The Supreme Court said consent and capacity can be looked at together. And the appeal court misread the judge’s comments on intoxication; they were made in the context of the 16-year-old, who testified she had consumed eight to 10 shots of liquor, an extreme amount, the court said.
“Despite this court’s clear guidance in the 19 years since Sheppard to review reasons functionally and contextually,” Justice Andromache Karakatsanis wrote for the majority, “we continue to encounter appellate court decisions that scrutinize the text of trial reasons in a search for error, particularly in sexual assault cases, where safe convictions after fair trials are being overturned not on the basis of legal error but on the basis of parsing imperfect or summary expression on the part of the trial judge. Frequently, it is the findings of credibility that are challenged.”
From here on, the court said, where a trial judge’s reasons for convicting are open to multiple interpretations, the judge should be presumed to have gotten it right – unless the ruling as a whole is unintelligible.
The rebuke of appellate judges amplified a message the court sent last fall, in a series of one- and two-paragraph decisions delivered from the bench, on the same theme.
The court ruled 8-1 Friday that the conviction of the couple, identified only by their initials, G.F. and R.B., should be restored. Justice Suzanne Côté dissented.
Justice Russell Brown and Justice Malcolm Rowe wrote a separate, concurring judgment, asserting that Justice Karakatsanis may have created a misimpression that appellate judges should give a “once‑over‑lightly perusal.” They disagreed that where a judge was ambiguous, they should be presumed to have applied the law correctly.
On intoxication, the majority said that just because someone can walk, or talk, or retains their motor skills, or remembers an event, does not mean they had the capacity to consent. The key is whether the complainant “understood the sexual activity in question and that she could refuse to participate.”
University of Alberta law professor Peter Sankoff, who represented an intervenor, the Criminal Lawyers’ Association, said he is concerned about the presumption that ambiguities in a judge’s reasons do not suggest a legal error.
“I think that’s a really tough bar for someone facing a criminal conviction to overturn. I’m not convinced that a trial judge’s ambiguity surrounding key aspects of the law should always be interpreted as if the trial judge did it correctly,” Prof.
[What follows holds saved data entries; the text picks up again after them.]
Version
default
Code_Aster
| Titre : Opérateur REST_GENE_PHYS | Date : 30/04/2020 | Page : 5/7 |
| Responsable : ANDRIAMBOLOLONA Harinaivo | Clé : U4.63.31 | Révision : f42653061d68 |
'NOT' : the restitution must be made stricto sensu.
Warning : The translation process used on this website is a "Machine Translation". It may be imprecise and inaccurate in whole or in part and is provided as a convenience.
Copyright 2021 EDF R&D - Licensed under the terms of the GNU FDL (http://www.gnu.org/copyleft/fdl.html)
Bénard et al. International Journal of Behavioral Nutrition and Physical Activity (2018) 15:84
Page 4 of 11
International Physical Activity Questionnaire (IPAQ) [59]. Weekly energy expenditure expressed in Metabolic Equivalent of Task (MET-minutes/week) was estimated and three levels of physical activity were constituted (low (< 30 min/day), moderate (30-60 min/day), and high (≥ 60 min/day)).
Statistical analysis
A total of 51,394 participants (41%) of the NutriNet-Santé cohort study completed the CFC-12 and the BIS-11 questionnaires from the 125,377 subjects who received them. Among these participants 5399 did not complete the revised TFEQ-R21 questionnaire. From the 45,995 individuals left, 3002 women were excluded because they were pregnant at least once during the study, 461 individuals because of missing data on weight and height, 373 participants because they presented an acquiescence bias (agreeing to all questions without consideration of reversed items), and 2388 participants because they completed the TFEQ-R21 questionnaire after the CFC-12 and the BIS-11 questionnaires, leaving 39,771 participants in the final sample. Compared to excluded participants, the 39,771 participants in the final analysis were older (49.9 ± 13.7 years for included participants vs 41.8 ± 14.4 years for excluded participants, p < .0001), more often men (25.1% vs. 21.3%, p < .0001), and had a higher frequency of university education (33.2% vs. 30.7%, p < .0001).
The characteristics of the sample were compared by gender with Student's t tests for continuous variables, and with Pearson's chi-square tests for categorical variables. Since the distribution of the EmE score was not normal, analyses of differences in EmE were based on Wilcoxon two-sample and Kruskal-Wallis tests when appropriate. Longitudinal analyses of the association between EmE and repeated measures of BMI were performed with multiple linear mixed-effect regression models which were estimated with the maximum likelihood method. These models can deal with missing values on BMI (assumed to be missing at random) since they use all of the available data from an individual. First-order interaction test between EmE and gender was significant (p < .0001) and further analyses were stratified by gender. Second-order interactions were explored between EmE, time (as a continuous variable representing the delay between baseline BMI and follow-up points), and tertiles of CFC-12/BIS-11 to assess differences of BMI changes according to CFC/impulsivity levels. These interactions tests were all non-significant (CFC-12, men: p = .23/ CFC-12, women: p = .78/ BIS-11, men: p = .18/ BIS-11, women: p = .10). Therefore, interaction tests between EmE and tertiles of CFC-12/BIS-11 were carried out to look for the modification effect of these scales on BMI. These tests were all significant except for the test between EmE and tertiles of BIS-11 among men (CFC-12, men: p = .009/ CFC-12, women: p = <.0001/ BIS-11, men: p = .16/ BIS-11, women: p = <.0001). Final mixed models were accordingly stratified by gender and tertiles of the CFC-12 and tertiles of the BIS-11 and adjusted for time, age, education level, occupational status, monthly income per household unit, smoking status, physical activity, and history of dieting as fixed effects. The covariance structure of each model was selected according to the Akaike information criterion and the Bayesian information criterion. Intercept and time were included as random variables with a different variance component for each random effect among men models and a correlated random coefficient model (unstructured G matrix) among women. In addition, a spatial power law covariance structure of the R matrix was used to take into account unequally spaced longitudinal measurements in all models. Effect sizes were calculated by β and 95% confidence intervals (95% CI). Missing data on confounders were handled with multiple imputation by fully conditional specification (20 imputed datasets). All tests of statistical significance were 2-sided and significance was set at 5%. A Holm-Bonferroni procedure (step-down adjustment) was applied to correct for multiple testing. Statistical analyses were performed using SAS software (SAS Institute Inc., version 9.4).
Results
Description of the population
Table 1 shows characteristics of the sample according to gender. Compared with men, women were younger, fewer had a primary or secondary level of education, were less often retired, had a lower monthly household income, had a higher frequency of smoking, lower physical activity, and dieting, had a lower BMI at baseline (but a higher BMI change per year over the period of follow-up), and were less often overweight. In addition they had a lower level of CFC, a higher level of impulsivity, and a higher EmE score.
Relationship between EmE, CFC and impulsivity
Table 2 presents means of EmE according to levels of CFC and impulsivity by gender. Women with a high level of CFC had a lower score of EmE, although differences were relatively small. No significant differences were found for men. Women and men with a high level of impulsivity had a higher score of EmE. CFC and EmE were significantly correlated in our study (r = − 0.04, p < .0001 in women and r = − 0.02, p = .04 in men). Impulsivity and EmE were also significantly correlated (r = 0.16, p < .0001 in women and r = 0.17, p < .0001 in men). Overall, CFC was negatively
Sankoff said in an interview.
Isabel Grant, a professor at the University of British Columbia’s Allard School of Law, who was not involved in the case, said that on intoxication, the court had created a “rigorous standard for capacity,” clarifying that “one doesn’t have to be on the verge of unconsciousness to be incapable of giving consent.” She said that standard will also benefit people with mental disabilities, who may not understand that they have a right to say no.